▸ TASKS AND EXERCISES
[1] Name the three opponents in the home June Test series mentioned in the rugby commentary.
[2] Carry on the rugby commentary about Michael Cheika from the point where it ends.

▸ SOURCE DOCUMENT
Michael Cheika must be watching the Super Rugby unfold amidst a wave of black entering his mind – the All Blacks that is.

Cheika has a gentle entrance coming into the All Blacks this year with a home June Test series against Fiji, Scotland, and Italy setting himself up nicely for the All Blacks.

19 August the Wallabies play the All Blacks in Sydney. Spiro has often mentioned the aphorism of Sun Tzu: ‘The battle is won before it is fought.’ Cheika’s state of mind and philosophy will have a big bearing on this match.

Assuming Cheika can muster up a highly talented 15 from his five Super Rugby teams, and have a strong game plan, then we come to the mind and emotional battle.

Has Cheika learned from his mistakes of last year? Or is he still in victim mode? Perhaps too early to tell, though my intuitions says he hasn’t changed too much.

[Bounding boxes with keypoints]
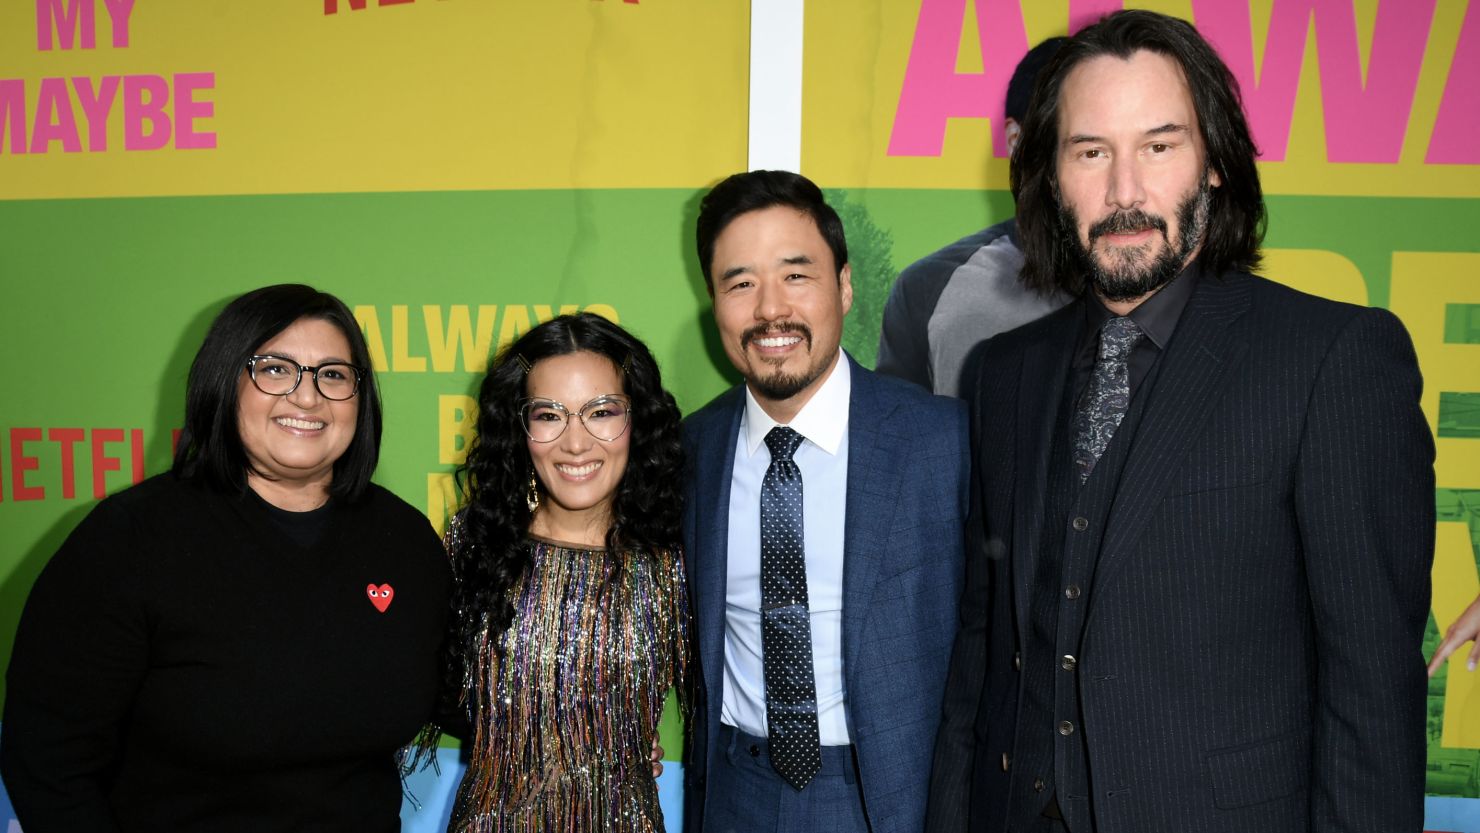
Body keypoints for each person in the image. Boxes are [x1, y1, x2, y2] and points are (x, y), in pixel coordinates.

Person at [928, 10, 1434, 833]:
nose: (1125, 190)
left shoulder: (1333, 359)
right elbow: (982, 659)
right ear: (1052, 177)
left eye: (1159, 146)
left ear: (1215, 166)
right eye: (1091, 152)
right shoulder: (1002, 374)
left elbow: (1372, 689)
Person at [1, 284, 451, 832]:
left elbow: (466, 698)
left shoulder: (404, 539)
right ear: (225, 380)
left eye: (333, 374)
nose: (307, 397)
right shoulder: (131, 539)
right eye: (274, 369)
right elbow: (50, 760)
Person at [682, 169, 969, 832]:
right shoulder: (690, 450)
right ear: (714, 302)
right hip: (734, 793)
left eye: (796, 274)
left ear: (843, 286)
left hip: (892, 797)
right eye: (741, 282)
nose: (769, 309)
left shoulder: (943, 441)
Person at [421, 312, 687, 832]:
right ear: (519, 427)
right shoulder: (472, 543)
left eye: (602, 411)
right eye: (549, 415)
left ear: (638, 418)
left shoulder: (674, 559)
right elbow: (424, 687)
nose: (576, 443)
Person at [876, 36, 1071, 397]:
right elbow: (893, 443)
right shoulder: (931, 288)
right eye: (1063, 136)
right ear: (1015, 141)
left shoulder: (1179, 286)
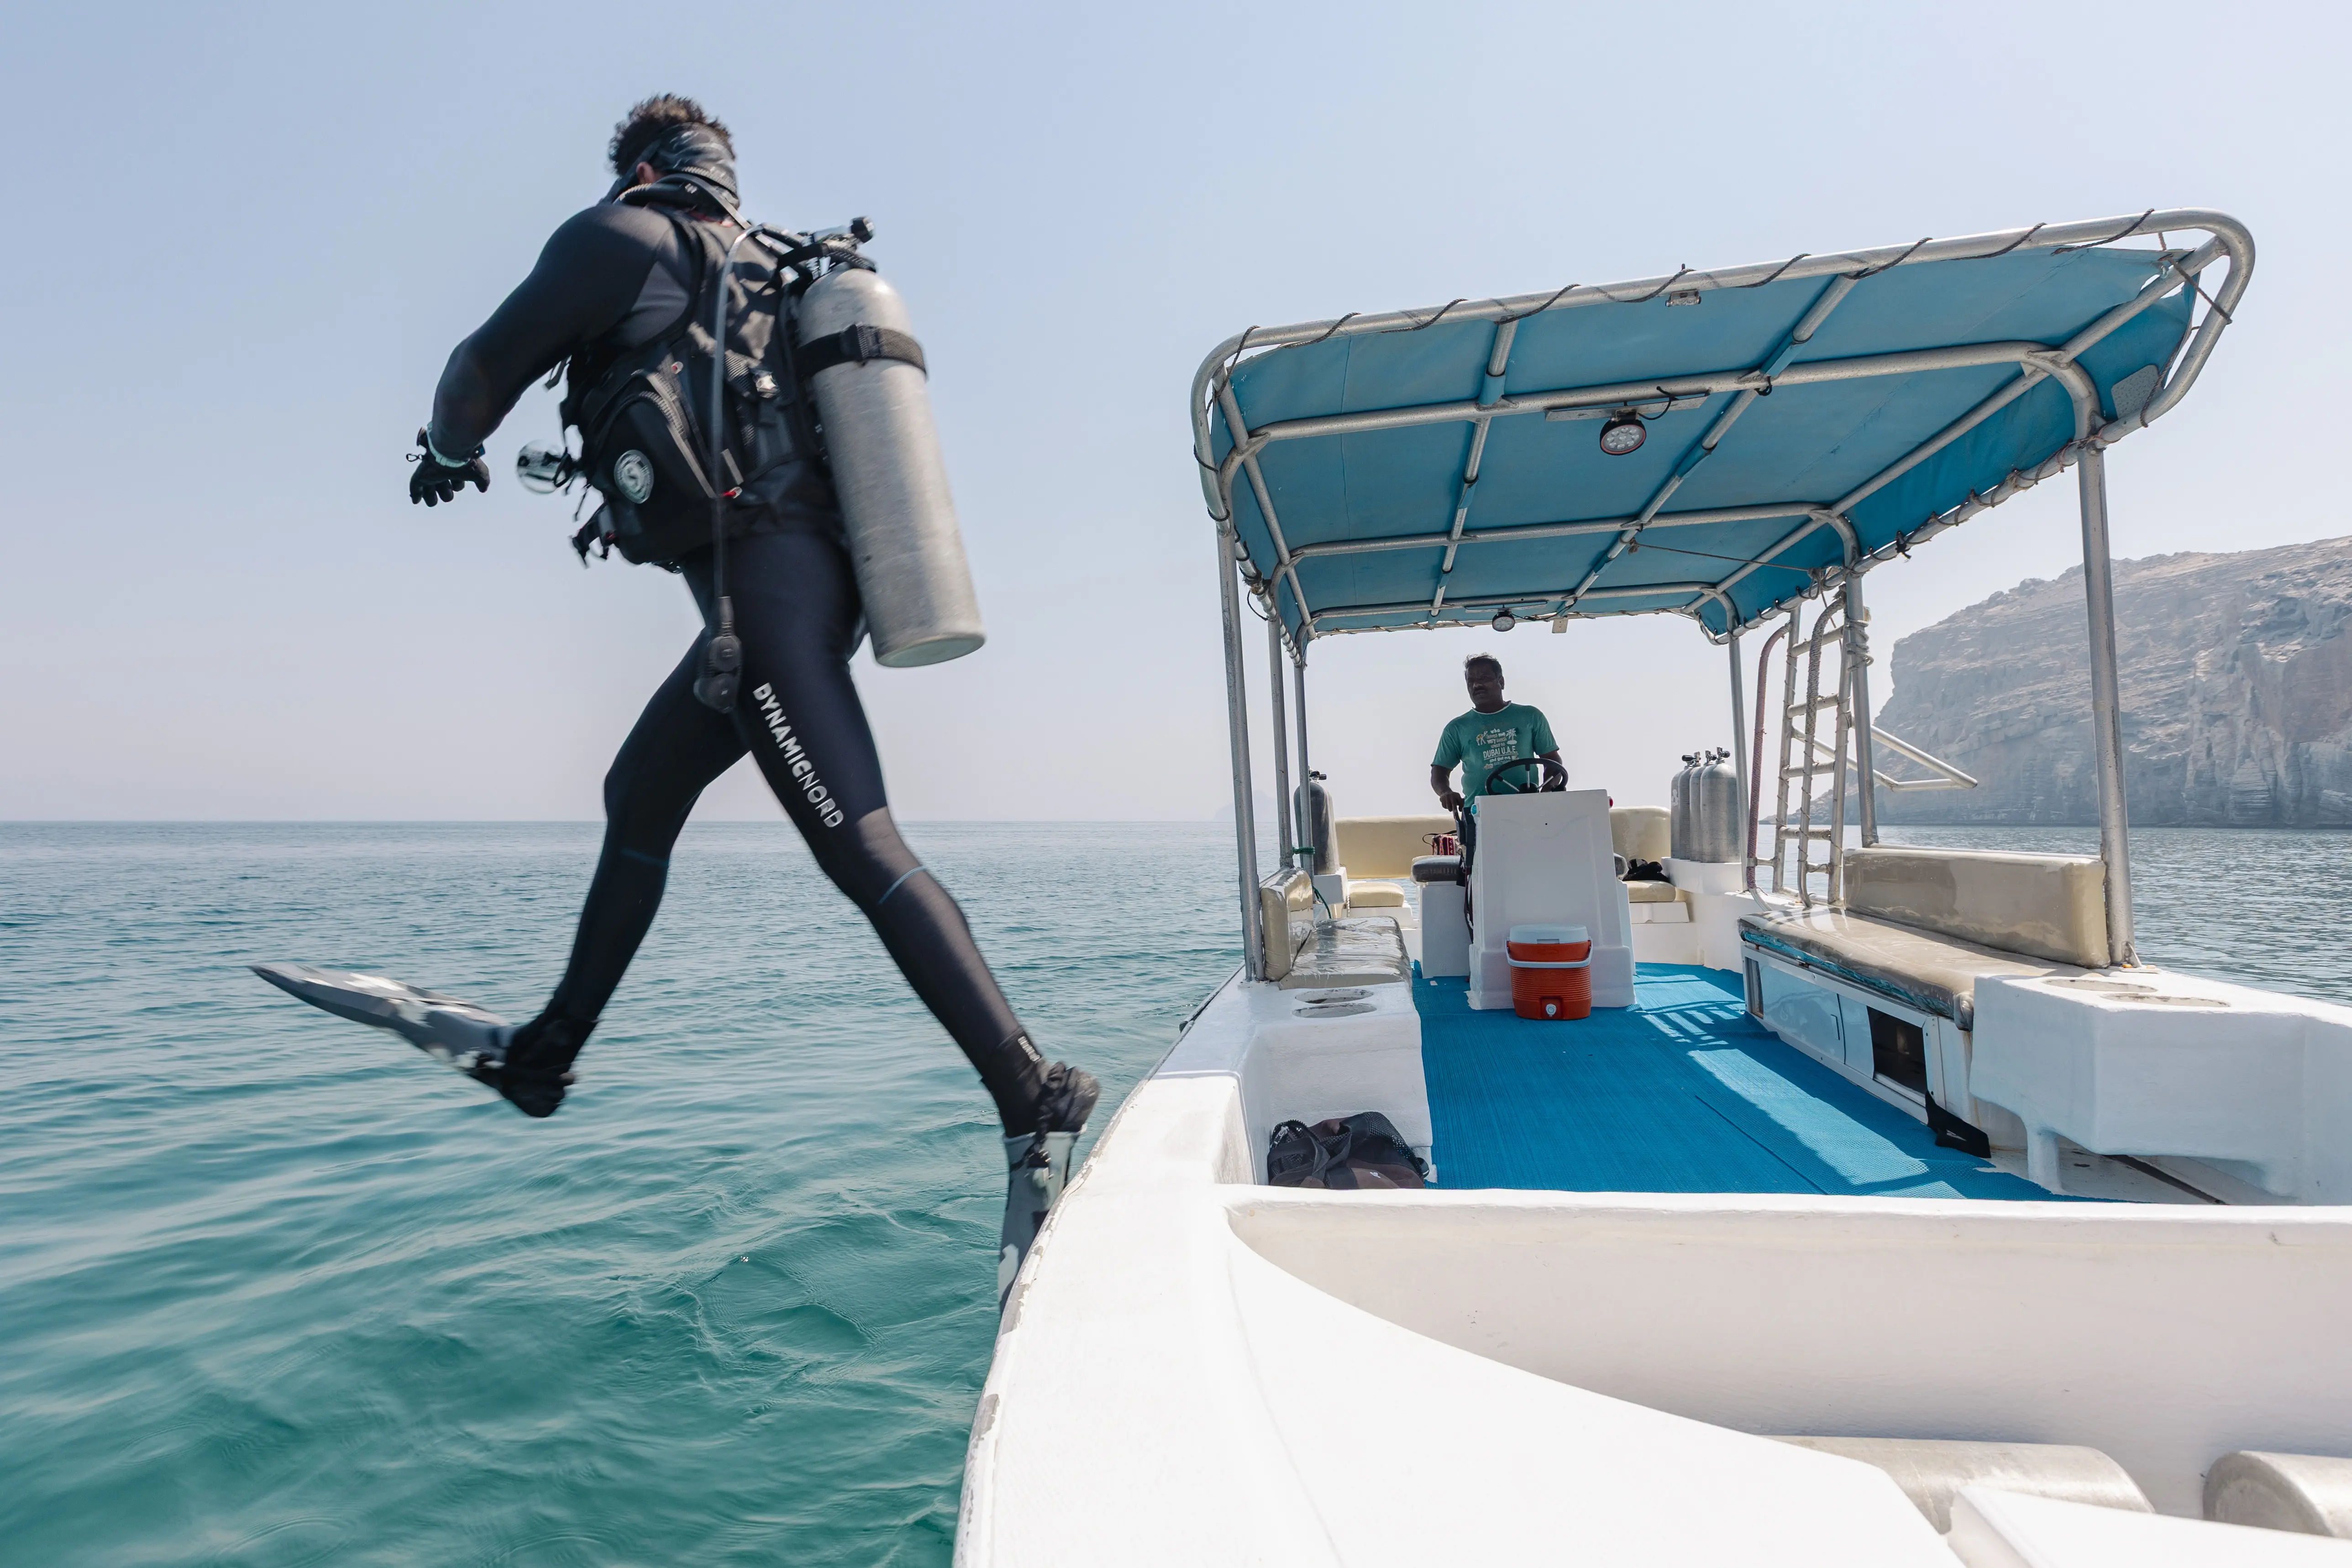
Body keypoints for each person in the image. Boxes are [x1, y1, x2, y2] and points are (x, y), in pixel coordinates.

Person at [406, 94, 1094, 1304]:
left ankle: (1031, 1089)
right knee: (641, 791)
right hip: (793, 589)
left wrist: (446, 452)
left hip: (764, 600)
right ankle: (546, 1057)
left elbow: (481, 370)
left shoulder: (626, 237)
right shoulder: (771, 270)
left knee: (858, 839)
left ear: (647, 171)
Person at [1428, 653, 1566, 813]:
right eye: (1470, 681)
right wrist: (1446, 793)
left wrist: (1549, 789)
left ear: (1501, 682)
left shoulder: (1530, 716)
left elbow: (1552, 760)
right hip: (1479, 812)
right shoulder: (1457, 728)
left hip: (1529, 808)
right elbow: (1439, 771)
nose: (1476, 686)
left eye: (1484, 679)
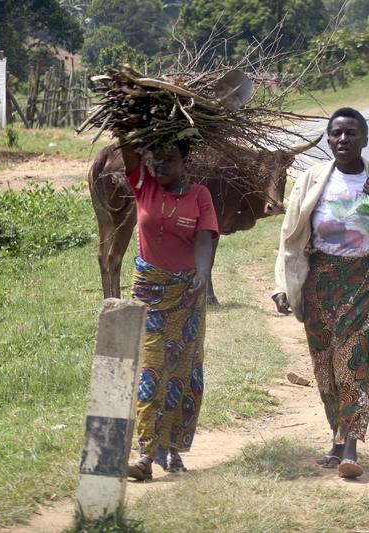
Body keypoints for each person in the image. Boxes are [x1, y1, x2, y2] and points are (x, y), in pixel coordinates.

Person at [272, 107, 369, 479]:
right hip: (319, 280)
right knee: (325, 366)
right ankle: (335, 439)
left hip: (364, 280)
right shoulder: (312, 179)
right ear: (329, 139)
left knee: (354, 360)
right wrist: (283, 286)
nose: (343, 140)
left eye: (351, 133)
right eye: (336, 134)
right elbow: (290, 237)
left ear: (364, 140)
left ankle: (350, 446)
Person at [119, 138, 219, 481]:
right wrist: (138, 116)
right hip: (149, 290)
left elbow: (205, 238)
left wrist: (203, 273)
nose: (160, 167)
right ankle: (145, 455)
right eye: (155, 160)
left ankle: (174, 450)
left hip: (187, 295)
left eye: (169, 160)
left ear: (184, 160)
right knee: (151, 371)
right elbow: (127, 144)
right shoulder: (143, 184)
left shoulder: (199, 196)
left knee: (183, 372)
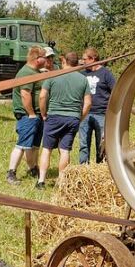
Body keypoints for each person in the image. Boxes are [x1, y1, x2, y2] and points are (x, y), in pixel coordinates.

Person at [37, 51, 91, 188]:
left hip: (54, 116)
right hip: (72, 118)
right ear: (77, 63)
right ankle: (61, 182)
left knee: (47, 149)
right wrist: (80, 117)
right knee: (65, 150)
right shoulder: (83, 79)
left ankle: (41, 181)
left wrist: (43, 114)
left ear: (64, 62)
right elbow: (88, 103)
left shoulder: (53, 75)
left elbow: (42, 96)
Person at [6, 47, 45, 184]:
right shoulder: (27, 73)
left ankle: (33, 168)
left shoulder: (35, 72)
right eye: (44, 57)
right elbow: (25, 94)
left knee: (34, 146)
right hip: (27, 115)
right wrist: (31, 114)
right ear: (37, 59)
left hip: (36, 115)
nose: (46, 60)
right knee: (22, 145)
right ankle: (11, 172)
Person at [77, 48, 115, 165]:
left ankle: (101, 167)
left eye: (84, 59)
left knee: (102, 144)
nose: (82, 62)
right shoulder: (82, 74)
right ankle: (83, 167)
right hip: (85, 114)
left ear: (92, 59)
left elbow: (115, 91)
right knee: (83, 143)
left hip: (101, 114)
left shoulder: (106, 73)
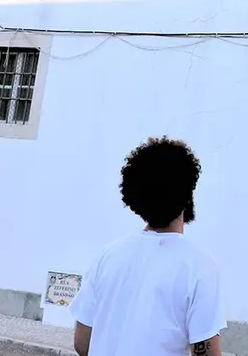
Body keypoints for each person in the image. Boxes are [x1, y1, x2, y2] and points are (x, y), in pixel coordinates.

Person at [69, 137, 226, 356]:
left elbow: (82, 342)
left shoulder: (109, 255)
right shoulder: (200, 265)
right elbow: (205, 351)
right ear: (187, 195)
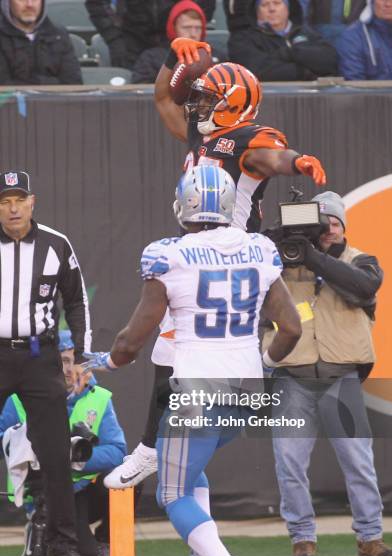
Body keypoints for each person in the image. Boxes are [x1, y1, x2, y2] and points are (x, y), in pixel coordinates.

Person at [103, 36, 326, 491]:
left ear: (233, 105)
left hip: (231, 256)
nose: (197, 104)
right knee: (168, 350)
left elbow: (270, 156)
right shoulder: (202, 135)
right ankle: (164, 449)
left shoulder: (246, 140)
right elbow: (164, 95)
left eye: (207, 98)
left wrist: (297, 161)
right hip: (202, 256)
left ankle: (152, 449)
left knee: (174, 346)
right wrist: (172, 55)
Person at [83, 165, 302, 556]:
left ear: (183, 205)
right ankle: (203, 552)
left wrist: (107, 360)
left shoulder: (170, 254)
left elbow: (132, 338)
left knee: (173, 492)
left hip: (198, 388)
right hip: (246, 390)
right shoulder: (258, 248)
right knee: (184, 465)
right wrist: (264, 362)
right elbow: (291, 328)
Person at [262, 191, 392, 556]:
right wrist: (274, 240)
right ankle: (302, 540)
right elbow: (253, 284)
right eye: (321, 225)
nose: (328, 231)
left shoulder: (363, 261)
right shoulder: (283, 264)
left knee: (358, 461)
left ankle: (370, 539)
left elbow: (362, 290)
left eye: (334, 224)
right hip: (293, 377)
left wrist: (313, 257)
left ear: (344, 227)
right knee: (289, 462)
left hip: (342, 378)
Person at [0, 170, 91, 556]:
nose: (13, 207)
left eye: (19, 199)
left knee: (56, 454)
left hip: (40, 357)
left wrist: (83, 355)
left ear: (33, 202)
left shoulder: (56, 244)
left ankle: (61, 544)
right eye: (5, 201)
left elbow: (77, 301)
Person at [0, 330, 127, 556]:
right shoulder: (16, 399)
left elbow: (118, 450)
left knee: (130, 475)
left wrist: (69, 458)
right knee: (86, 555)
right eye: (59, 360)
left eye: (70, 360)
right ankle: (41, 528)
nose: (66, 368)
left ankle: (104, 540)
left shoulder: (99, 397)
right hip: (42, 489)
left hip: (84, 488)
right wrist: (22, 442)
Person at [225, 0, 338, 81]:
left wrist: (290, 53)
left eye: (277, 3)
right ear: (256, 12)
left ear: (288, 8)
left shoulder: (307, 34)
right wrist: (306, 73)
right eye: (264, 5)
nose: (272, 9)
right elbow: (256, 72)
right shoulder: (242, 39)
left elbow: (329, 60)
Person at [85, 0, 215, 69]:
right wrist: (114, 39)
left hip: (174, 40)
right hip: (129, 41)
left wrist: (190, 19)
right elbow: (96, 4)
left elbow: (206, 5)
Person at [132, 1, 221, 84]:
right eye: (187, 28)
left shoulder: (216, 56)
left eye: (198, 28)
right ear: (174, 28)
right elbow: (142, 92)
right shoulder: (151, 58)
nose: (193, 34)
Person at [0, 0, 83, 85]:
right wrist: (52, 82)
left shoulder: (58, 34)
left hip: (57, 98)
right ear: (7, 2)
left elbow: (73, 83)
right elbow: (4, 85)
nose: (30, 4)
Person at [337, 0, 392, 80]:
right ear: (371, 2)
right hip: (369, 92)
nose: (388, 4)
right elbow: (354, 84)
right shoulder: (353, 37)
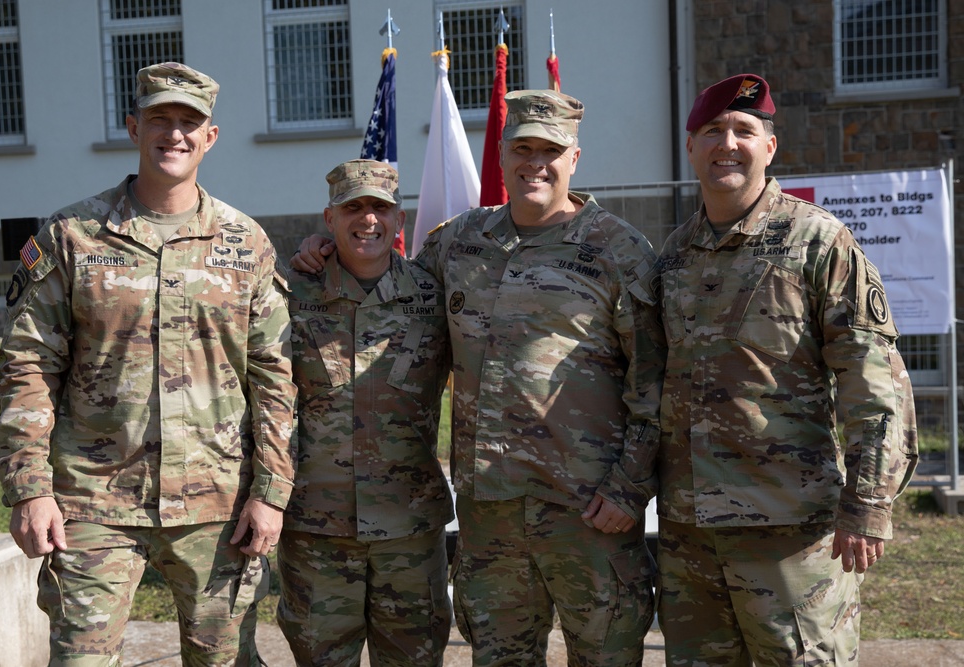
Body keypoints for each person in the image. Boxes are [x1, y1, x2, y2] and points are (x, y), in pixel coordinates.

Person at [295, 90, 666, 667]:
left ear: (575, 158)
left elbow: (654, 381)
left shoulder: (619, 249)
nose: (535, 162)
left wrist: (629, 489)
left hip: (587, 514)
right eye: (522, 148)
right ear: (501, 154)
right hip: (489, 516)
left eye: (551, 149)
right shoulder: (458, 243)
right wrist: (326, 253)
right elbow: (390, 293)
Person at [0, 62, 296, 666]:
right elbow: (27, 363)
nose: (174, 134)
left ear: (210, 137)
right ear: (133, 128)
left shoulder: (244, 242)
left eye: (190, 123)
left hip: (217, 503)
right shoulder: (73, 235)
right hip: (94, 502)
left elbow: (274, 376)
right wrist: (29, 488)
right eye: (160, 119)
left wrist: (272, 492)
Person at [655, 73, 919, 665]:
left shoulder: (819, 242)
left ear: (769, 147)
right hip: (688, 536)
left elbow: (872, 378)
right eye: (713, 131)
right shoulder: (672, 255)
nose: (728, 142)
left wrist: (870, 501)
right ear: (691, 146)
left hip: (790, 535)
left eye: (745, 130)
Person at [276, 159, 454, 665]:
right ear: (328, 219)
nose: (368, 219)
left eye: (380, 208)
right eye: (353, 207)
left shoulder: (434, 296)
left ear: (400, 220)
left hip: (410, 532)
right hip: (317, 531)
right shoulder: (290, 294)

▸ RESPONSES FOR EACH TASK
[1] Fiji, Scotland, Italy

[2]
Last year he played the siege mentality. Implying the All Blacks thought they could just rock up and the game was won. The All Blacks had no respect for the Wallabies too, according to Cheika.

Cheika was trying to install passion and justice. And he was going to make justice prevail. The problem here was the All Blacks didn’t believe it. Steve Hansen stated it as such and said Cheika was trying to build a siege mentality, and the All Blacks do respect the Wallabies. The All Blacks have to; otherwise, they know they can be beaten by them.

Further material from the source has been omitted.